Both Parties Uphold Army Jim Crow

Senators Approve Negro Segregation by a Vote of 67–7

(14 June 1948)


From The Militant, Vol. 12 No. 24, 14 June 1948, p. 1.
Transcribed & marked up by Einde O’Callaghan for the Encyclopaedia of Trotskyism On-Line (ETOL).


The civil rights bills, long demanded by the labor and Negro movements, finally reached the floor of the Senate on June 8 in the form of amendments to the proposed conscription bill, and were promptly voted down by an overwhelming majority of both Republicans and Democrats. The only “concession” that was adopted was of such minor significance that the Southern Democrats did not even bother to stage a filibuster.

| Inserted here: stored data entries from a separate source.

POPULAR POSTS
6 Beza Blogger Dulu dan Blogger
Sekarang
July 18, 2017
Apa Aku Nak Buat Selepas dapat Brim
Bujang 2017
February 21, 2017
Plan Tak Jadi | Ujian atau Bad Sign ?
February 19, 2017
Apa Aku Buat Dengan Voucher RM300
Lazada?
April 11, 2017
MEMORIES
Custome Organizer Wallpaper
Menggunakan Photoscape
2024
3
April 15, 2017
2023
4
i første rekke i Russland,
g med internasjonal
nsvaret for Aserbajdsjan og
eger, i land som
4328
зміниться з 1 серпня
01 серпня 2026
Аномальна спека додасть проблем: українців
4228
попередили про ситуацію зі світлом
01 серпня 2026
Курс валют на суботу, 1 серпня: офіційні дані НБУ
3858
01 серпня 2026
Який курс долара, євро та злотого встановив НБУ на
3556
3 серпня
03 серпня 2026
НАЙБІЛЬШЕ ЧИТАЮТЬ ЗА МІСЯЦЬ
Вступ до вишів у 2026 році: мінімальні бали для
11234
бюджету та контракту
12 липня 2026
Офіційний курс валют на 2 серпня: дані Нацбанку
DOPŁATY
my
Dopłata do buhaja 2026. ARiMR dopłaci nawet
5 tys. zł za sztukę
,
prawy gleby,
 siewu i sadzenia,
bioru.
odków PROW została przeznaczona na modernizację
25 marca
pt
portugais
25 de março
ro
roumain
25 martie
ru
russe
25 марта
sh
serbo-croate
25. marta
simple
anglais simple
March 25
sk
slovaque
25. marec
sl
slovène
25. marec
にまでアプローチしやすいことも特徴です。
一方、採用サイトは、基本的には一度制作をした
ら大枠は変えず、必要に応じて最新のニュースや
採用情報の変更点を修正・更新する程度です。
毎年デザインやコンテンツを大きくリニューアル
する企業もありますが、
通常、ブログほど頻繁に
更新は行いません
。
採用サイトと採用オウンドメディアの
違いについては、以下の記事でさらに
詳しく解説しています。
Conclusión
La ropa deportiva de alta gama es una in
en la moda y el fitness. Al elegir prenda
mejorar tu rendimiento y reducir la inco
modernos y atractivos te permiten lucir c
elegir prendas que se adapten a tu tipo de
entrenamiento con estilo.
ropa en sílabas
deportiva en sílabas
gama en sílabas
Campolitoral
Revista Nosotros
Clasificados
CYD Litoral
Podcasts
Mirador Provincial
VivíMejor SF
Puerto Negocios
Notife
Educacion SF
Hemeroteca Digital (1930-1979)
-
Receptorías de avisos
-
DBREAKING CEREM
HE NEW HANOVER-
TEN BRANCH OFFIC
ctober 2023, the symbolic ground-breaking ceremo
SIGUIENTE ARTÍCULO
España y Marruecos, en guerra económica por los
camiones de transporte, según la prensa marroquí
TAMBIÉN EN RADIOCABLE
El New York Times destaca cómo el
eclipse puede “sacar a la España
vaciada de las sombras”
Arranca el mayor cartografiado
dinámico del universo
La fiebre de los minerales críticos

Thus the Republicans have a clause which they will wave as proof of their friendship for the Negro people, and the Southern Democrats have a real victory which will guarantee continuation of the Jim Crow system. All the Negro people and the labor movement have is added proof that both capitalist parties in Congress are foes of civil liberties.

The civil rights riders to the draft bill were introduced by Sen. William Langer (R-N.D.), and had the general support of Negro and labor groups. They would have outlawed racial discrimination in the armed forces; barred discrimination in interstate travel of troops; established federal , penalties for lynching of servicemen; prevented draftees from training against their will in Jim Crow states; penalized discrimination against troops in hotel accommodations, etc.; denied contracts from the armed services to employers practicing Jim Crow employment policies; and prohibited the collection of poll taxes as a condition for draftees’ voting.

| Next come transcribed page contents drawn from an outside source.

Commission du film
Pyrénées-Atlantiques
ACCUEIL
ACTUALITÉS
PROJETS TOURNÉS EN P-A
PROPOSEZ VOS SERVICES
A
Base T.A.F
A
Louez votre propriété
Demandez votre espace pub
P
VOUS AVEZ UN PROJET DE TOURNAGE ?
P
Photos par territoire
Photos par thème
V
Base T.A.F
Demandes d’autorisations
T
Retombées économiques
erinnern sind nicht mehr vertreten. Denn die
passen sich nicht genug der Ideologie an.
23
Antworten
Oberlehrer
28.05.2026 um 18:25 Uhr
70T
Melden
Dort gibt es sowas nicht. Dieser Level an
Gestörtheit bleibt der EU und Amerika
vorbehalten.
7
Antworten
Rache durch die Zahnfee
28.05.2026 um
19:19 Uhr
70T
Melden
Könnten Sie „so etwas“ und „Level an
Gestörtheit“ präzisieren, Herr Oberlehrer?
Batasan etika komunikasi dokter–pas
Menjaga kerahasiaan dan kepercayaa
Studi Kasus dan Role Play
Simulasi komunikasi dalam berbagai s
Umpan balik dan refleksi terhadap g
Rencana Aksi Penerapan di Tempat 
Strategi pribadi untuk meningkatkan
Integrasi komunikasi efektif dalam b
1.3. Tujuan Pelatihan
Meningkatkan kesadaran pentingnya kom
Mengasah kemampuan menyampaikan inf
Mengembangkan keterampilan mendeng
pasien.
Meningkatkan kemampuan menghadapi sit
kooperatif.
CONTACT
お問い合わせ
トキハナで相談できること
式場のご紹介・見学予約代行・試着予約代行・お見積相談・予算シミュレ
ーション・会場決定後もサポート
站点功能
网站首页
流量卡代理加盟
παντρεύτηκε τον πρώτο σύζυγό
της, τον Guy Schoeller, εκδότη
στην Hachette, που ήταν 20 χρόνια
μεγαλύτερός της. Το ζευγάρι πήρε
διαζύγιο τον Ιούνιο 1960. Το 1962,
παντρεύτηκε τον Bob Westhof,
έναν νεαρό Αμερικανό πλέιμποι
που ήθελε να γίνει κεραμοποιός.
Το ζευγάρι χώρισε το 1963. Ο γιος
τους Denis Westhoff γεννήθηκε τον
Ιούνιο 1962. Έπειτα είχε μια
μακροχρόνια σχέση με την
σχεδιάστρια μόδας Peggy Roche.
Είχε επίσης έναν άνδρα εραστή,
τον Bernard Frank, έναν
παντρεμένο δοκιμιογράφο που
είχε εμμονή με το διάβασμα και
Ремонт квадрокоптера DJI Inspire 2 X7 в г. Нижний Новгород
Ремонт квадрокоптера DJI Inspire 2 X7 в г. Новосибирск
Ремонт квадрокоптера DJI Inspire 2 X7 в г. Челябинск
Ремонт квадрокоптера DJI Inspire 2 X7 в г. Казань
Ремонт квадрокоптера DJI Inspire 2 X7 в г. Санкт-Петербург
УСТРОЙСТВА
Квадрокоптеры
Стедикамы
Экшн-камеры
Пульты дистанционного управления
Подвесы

All these amendments, except the last, were tabled or defeated by a bi-partisan vote. Most of the Republicans and most of the non-Southern Democrats claimed that they were not against the civil lights measures as such, but wanted them to be considered separately from the draft bill.
 

A Fraud

However, this alibi was shown to be a fraud when the Republicans switched their line on the. final amendment and voted for the anti-poll tax clause, which was adopted by 37–35. The Democrats protested that the Republicans had thereby violated a “general understanding” that both parties would co-operate in killing all the amendments.

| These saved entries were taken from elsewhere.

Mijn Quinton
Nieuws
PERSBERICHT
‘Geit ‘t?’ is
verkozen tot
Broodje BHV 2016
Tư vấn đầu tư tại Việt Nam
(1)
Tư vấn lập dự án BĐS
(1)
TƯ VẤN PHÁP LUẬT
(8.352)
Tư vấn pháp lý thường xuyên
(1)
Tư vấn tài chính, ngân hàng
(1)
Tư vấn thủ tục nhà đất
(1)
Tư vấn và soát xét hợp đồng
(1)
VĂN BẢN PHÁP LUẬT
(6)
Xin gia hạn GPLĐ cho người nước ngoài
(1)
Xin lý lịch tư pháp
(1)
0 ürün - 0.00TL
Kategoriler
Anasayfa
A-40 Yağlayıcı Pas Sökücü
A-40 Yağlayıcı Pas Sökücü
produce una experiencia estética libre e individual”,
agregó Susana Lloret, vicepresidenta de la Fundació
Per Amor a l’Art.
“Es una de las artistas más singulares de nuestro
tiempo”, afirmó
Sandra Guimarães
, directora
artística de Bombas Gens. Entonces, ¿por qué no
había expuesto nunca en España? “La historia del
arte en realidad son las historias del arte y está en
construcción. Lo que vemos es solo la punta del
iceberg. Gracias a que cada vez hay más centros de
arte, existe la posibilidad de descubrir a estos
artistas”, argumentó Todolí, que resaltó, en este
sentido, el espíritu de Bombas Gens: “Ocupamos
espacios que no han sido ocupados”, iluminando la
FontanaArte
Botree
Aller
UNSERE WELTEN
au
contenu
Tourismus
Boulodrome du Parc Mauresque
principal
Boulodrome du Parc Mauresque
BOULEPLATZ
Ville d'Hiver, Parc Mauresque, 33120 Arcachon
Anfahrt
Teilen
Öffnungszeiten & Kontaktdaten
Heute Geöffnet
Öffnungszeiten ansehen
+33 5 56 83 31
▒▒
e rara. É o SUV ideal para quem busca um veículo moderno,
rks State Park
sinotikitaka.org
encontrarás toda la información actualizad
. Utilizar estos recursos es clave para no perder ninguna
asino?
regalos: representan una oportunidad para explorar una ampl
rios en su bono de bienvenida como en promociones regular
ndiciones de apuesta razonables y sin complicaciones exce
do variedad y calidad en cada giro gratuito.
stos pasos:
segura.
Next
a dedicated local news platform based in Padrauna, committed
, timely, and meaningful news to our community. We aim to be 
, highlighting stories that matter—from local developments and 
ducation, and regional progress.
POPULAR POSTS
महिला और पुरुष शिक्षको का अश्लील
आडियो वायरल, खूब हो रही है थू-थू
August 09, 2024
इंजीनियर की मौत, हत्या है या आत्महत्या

The amendment on the poll tax was the most harmless of the lot. It did not outlaw the poll tax as such, but only as it related to servicemen, and only for the two year duration of the draft bill. A majority of the seven poll tax states already practice such a procedure on their own. That was why the Republicans selected it to use as campaign ammunition.

The bi-partisan opponents of the Langer amendments kept repeating that civil rights bills should be permitted to “stand on their own feet.” But that is just what is being prevented by the united action of both parties, who are keeping the major civil rights bills bottled up in committee.

The so-called liberal Senator Wayne Morse (R-Ore.), who also voted against the amendments, had the effrontery to blame the American people for the pro-Jim Crow stand of the capitalist parties: “Neither the people nor the Congress are ready for these amendments.” He said that some day they would be passed but he didn’t know if he would live long enough to see it.

If the working people depend on men like Morse, then we surely will never live to see adequate civil rights legislation enacted by Congress. But the hypocrisy and cynical maneuvers of both parties are tearing the veils from the eyes of the people, and teaching them” the necessity to build a party of their own. The next big step in the fight for civil rights is the building of a powerful Labor Party, based on the unions and Negro organizations. The establishment of such a party is one of the major objectives of the Socialist Workers Party.